### Problems to work on:
(A) Can you pick out every line of the listing that contains the string "pose", matching case exactly, and copy each of those lines?
(B) Could you extend the forum discussion about taking days off from lifting, starting right after its last sentence?

### Text passage:
--------------------------------
When to take a week off

Quote: (03-25-2015 06:18 PM)Fortis Wrote:  

How long have you been lifting for. Those are some solid lifts, dawg. I stop lifting for a couple of days whenever I am going to completely change my routine, am working too much and need a day for my body and mind to recover or if I start to get random aches and pains. Sounds like you have your shit together, taking a few days off to study and put my emphasis on your education is smart in my book, especially because you seem to have your diet and other things in order. Sometimes you have to feel it out. Not working out for a few days probably won't kill you; in fact, I feel like I sometimes see better growth from my work outs when I increase the days between work outs.

I second this. For strength training and bulking, taking days off actually improved my lifts and/or weight, especially when I was currently plateauing.
--------------------------------
### Information provided:
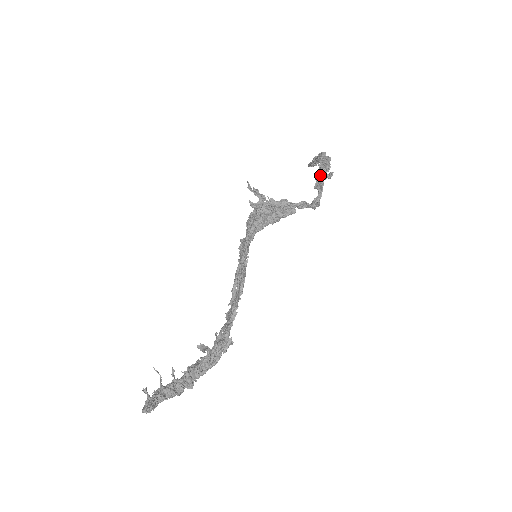
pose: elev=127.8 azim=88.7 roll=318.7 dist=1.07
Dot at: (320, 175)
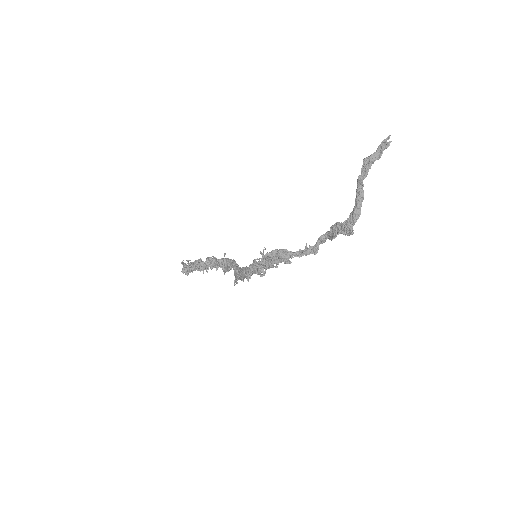
Dot at: (339, 230)
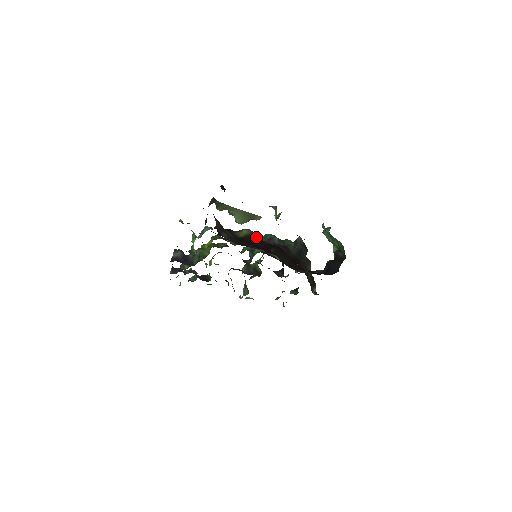
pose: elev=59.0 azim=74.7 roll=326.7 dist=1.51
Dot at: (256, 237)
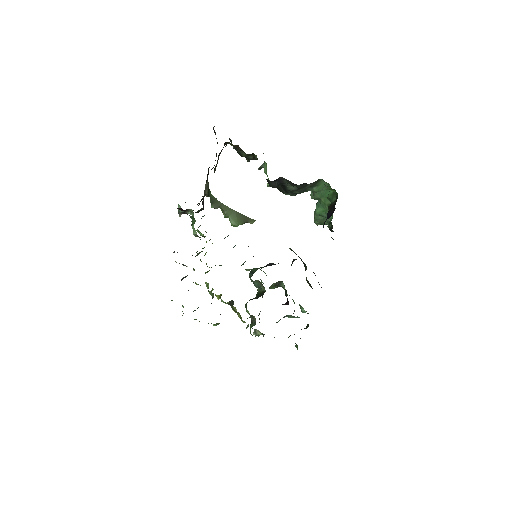
Dot at: occluded
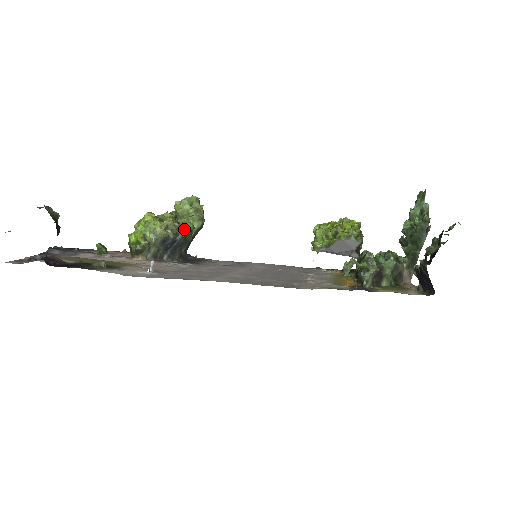
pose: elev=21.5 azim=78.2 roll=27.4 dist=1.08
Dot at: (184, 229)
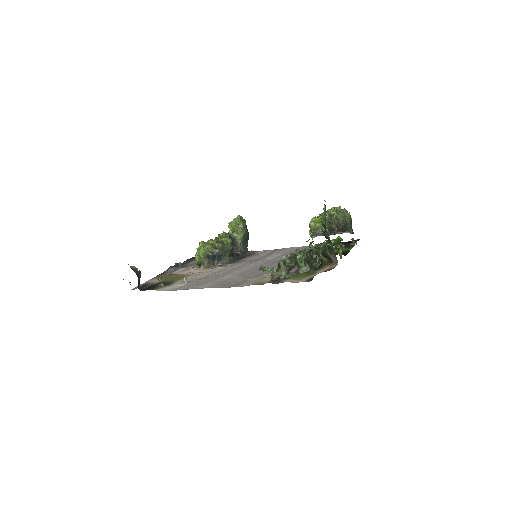
Dot at: (219, 247)
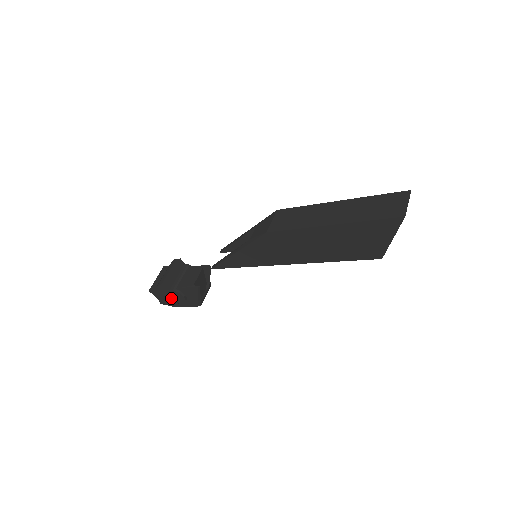
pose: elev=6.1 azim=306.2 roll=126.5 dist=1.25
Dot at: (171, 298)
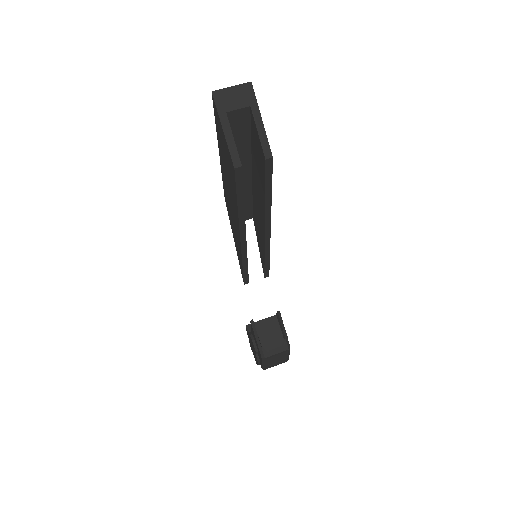
Dot at: (253, 349)
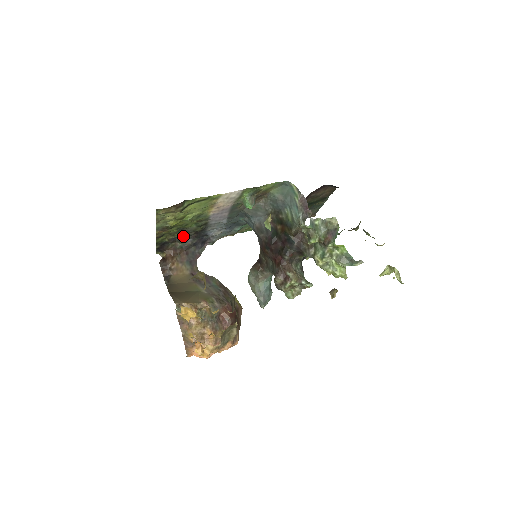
--------------------------------
### The replies:
(A)
pose: elev=127.8 azim=88.7 roll=318.7 dist=1.07
pose: elev=59.0 azim=74.7 roll=326.7 dist=1.51
pose: elev=21.5 azim=78.2 roll=27.4 dist=1.08
pose: elev=6.1 azim=306.2 roll=126.5 dist=1.25

(B)
I personally can empathize with your anxiety over falling out of a consistent workout routine. I've also been lifting 4+ days/week for 5+ years. It's logical that breaking from such a long-term habit would make you feel off and mess with your psyche. This might sound obvious but when this started happening to me, I took notice and attacked it. I didn't want my day to be ruined because I missed a workout. You can probably recognize a handful of guys that are victim to this mentality in your gym. They are jacked but have such an effeminate and perfectionist attitude towards their body and workout routines that it controls them. They rarely have exciting social or dating lives. It's strange but some of the most jacked dudes I know are also the least masculine. I'm sure you have things under control, but just be cognizant of your mental state and its' attachment to your workout routine and physique.

By the way solid lifts for you bodyweight. Slightly surprised at how high your bench is comparatively to your squat/deadlift.

Tl;dr: If life gets in the way and you can't schedule a workout, so what. Pump out a couple bodyweight sets, park further away from work and walk in, tighten your diet. Stressing out about falling off a solid routine will do you no good and surprisingly taking breaks, even if longer than necessary often have smaller effects than you'd think.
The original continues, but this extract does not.